Once more – thank you for this script, it is amazing.
You must have some accounts where sign in data is not available… In any case, this problem is in the color formatting of the inactive user column, which depends on the number of daus since the last sign-in. I’ve added a check for the condition and all is well in V1.91, available from GitHub now.
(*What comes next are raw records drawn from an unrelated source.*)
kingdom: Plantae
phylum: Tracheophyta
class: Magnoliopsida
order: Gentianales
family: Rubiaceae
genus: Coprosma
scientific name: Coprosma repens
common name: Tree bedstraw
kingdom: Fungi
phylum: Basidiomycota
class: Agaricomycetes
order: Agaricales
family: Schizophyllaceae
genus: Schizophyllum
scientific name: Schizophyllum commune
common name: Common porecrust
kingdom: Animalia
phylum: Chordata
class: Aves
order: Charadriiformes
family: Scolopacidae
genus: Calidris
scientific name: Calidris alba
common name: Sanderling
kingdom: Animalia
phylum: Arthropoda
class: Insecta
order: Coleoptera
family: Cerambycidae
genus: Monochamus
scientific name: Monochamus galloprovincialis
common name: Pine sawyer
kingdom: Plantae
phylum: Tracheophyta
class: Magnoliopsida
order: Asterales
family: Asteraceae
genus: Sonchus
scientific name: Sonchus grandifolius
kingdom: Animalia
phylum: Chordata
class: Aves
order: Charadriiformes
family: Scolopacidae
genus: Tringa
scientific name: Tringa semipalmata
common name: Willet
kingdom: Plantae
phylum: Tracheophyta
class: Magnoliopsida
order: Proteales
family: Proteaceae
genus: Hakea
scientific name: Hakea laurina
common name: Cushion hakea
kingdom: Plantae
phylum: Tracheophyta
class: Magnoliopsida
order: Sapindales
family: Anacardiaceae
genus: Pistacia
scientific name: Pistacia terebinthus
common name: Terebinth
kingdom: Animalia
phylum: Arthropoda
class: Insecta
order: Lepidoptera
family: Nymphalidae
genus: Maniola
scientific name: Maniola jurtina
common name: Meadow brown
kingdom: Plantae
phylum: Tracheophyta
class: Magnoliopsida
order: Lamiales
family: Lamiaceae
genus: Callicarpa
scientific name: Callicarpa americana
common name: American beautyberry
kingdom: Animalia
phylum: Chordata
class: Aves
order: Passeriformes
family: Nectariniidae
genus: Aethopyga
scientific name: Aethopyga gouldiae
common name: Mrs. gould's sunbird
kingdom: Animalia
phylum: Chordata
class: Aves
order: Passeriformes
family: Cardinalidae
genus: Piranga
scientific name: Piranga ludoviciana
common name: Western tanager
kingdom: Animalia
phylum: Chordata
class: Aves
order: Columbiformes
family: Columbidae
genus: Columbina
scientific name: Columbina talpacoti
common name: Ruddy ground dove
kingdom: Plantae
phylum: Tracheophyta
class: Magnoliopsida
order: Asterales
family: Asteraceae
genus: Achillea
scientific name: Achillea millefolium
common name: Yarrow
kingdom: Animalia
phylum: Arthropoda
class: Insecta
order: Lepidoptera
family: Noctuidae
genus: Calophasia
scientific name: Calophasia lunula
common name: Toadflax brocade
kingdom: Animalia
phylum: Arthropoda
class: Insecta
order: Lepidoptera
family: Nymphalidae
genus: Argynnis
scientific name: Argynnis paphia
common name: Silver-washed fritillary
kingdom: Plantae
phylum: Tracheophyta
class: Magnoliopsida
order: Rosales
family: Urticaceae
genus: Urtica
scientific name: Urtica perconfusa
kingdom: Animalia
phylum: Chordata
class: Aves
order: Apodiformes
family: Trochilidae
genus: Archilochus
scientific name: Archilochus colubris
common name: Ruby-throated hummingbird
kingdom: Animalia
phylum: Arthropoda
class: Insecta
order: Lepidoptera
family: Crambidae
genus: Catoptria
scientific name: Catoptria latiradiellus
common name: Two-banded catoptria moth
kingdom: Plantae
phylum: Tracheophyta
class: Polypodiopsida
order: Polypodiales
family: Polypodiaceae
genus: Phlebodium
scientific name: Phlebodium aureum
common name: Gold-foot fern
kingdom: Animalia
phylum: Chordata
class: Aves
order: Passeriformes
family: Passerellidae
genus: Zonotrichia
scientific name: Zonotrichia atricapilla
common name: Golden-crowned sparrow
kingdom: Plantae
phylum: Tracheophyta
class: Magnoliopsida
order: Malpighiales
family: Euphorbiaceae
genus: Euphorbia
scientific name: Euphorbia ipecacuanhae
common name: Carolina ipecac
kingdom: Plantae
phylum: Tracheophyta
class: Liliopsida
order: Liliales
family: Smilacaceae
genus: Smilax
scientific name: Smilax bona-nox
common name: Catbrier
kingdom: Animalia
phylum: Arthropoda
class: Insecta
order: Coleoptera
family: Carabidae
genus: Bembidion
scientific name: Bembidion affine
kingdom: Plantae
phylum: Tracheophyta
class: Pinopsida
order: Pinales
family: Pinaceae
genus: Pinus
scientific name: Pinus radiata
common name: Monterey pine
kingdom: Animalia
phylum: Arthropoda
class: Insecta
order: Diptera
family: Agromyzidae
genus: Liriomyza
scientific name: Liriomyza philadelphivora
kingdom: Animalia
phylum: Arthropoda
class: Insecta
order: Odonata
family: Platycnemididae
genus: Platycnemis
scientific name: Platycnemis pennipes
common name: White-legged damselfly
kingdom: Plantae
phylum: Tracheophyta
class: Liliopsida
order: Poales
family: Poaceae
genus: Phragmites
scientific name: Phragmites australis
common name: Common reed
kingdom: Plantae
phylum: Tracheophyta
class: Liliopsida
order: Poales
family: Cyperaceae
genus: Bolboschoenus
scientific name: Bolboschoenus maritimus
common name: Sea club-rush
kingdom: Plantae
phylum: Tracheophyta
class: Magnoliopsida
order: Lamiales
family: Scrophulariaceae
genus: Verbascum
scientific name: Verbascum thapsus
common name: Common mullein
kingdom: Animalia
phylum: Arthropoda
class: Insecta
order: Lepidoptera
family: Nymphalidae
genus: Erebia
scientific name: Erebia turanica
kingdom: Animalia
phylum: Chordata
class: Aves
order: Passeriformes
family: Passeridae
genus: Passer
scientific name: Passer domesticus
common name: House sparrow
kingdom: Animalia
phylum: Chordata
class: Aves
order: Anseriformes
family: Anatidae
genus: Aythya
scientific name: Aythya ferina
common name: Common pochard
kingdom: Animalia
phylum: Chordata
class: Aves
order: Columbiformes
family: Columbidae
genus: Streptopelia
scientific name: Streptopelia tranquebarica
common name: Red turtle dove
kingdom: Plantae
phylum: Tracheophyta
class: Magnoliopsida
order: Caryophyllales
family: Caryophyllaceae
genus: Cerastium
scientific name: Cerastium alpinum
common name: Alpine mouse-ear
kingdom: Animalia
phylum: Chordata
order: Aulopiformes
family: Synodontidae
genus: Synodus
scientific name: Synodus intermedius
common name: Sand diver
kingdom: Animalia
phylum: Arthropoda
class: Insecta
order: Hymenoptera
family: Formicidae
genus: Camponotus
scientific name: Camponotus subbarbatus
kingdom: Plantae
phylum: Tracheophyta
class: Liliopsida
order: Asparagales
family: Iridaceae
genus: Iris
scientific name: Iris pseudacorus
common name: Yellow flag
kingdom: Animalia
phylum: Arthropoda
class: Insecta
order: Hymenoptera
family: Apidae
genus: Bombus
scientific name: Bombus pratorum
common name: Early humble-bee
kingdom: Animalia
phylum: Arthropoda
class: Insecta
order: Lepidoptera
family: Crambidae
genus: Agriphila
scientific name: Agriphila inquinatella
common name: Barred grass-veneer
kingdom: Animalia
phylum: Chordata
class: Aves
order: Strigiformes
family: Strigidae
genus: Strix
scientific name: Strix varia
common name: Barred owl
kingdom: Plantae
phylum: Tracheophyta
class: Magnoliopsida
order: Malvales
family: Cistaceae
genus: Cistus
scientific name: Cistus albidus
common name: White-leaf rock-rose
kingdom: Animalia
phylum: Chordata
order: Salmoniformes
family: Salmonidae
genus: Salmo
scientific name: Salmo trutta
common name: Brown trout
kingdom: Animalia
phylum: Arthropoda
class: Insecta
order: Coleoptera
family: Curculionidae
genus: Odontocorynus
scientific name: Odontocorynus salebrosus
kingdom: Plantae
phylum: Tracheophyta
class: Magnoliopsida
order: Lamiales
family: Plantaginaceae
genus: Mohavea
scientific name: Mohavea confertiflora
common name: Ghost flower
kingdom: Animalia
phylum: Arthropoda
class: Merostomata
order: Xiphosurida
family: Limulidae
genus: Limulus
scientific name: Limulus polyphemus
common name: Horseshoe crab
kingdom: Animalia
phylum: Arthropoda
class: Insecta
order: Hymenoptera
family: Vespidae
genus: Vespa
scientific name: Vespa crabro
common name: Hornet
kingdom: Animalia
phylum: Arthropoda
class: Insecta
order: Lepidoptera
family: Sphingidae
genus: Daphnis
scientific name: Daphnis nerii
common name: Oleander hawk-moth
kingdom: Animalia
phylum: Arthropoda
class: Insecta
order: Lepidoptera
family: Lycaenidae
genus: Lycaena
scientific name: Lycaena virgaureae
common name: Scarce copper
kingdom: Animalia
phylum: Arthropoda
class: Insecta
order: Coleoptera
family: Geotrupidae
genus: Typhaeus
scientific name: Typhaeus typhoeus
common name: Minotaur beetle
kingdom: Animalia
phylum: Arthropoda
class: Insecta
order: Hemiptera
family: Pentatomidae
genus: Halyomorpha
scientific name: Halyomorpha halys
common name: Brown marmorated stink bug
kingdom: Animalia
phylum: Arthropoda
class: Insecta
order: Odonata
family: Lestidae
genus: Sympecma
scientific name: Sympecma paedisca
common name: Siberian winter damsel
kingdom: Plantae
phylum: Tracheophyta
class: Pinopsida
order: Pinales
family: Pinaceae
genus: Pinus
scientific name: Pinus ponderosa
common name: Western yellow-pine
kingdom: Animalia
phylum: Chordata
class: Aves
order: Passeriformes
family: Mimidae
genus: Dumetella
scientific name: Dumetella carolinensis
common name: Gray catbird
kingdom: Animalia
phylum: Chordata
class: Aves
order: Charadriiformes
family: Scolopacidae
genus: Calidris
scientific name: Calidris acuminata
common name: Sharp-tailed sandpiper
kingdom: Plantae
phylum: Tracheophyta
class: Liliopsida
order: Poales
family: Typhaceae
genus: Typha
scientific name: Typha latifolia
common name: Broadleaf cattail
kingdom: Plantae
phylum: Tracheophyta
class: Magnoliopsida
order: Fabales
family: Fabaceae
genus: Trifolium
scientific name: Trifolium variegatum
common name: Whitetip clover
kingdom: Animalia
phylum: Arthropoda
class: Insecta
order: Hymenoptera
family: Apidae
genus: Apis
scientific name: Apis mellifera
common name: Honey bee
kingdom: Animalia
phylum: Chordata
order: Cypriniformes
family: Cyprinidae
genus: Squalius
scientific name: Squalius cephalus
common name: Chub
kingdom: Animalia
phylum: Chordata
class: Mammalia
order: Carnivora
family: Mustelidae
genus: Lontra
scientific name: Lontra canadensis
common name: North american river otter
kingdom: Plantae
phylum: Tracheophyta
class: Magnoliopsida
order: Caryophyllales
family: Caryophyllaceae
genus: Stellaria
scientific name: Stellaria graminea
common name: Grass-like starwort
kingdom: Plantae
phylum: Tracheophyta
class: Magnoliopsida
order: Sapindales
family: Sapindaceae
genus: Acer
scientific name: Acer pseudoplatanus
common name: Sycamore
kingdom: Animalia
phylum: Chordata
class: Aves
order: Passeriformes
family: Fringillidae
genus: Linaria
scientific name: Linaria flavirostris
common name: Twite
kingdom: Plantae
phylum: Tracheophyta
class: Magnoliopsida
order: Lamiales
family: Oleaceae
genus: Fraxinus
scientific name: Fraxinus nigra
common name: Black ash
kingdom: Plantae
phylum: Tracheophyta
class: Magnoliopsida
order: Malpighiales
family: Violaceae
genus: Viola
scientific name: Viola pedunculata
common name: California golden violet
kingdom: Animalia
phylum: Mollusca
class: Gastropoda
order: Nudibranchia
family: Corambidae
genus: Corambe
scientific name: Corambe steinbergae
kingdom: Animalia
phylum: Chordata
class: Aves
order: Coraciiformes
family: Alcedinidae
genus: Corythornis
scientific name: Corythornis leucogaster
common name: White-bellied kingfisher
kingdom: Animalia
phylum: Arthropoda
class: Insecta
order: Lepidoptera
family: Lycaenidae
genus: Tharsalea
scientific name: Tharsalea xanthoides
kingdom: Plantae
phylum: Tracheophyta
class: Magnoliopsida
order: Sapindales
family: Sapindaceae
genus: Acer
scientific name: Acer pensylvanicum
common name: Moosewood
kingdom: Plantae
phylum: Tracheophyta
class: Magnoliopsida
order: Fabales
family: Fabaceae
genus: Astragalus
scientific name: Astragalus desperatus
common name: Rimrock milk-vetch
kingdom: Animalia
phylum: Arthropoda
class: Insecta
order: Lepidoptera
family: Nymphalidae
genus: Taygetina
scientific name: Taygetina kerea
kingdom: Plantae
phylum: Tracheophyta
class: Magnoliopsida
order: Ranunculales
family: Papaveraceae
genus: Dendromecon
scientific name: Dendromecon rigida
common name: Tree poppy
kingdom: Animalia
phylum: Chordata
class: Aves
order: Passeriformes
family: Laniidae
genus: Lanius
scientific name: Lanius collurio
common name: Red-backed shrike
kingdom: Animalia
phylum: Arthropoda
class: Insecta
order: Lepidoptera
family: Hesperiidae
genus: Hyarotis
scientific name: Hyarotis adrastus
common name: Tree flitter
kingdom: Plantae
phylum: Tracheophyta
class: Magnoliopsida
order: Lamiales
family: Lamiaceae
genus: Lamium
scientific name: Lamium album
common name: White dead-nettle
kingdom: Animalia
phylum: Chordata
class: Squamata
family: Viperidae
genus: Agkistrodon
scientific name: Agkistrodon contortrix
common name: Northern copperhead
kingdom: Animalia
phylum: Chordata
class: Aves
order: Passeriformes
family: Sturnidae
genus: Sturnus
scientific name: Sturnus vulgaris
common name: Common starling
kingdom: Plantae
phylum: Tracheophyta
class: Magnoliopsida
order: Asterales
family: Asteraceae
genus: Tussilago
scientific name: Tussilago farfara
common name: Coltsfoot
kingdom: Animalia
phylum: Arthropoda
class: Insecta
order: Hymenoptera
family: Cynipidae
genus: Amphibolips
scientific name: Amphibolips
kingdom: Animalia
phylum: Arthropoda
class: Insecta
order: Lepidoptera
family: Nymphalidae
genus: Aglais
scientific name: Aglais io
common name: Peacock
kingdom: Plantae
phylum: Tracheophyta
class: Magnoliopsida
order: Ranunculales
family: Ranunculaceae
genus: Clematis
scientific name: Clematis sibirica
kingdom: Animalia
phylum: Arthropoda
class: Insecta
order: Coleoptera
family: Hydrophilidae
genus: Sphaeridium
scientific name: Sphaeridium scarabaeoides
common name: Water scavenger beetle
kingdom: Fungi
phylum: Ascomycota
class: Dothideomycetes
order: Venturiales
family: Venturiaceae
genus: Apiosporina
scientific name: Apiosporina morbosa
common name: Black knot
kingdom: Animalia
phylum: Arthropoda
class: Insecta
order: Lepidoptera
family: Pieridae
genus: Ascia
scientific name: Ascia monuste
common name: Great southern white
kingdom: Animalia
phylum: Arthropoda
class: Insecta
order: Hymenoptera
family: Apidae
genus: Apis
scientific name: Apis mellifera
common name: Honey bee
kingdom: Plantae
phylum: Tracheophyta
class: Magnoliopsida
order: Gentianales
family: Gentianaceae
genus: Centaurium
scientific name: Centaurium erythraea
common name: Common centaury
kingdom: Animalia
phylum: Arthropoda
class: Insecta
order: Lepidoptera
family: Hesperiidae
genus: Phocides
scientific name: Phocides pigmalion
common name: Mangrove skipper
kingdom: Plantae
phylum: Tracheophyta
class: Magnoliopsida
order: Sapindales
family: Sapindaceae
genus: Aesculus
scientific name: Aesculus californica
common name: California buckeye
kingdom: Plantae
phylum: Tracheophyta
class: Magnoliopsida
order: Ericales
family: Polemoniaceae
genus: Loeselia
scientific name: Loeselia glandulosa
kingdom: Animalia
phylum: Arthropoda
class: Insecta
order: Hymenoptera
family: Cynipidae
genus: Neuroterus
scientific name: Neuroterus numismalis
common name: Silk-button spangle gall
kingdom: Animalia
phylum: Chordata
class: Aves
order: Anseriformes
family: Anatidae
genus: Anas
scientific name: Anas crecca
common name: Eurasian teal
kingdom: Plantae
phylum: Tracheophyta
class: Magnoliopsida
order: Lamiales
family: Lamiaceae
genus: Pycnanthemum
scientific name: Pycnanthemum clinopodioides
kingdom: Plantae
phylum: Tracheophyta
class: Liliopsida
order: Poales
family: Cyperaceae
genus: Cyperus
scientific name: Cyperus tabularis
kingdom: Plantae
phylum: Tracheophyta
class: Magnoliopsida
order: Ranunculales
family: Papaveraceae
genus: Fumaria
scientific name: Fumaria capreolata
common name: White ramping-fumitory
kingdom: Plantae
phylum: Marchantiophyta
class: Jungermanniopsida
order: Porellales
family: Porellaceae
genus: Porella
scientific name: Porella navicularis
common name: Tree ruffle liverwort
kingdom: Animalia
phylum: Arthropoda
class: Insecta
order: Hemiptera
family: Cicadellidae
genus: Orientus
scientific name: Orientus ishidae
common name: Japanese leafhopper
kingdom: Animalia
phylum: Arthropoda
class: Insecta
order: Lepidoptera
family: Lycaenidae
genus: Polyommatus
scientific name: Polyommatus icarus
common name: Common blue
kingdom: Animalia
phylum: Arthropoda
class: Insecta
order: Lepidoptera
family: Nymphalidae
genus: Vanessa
Indeed, I have 2 accounts where sign in data is not available. After your update it shows last sign in as “Unknown” and there is zero other errors. Thank you so much.
Hi Tony,
I’ve come with another question…
Is it possible for you to add extensionAttributes in script? We use certain extensionAttributes to add cost center for each user… It would be huge to have every user with cost center exported just like department is exported in .csv and .html…
What kind of extension attributes? The Entra ID directory extensions (https://practical365.com/directory-extensions-entra-d/) or the custom attributes synchronized from Exchange? In either case, I won’t add them to the script because every organization is different. However, you certainly can add whatever attribute you like by fetching the attributes in the Get-MgUser cmdlet and making sure that the data is output to the report.
Hello,
I meant extenstionAttributes synced from on-prem AD to Entra ID.
I’ll try do it myself. 🙂
I believe those are the custom attributes from Exchang. It should work fine.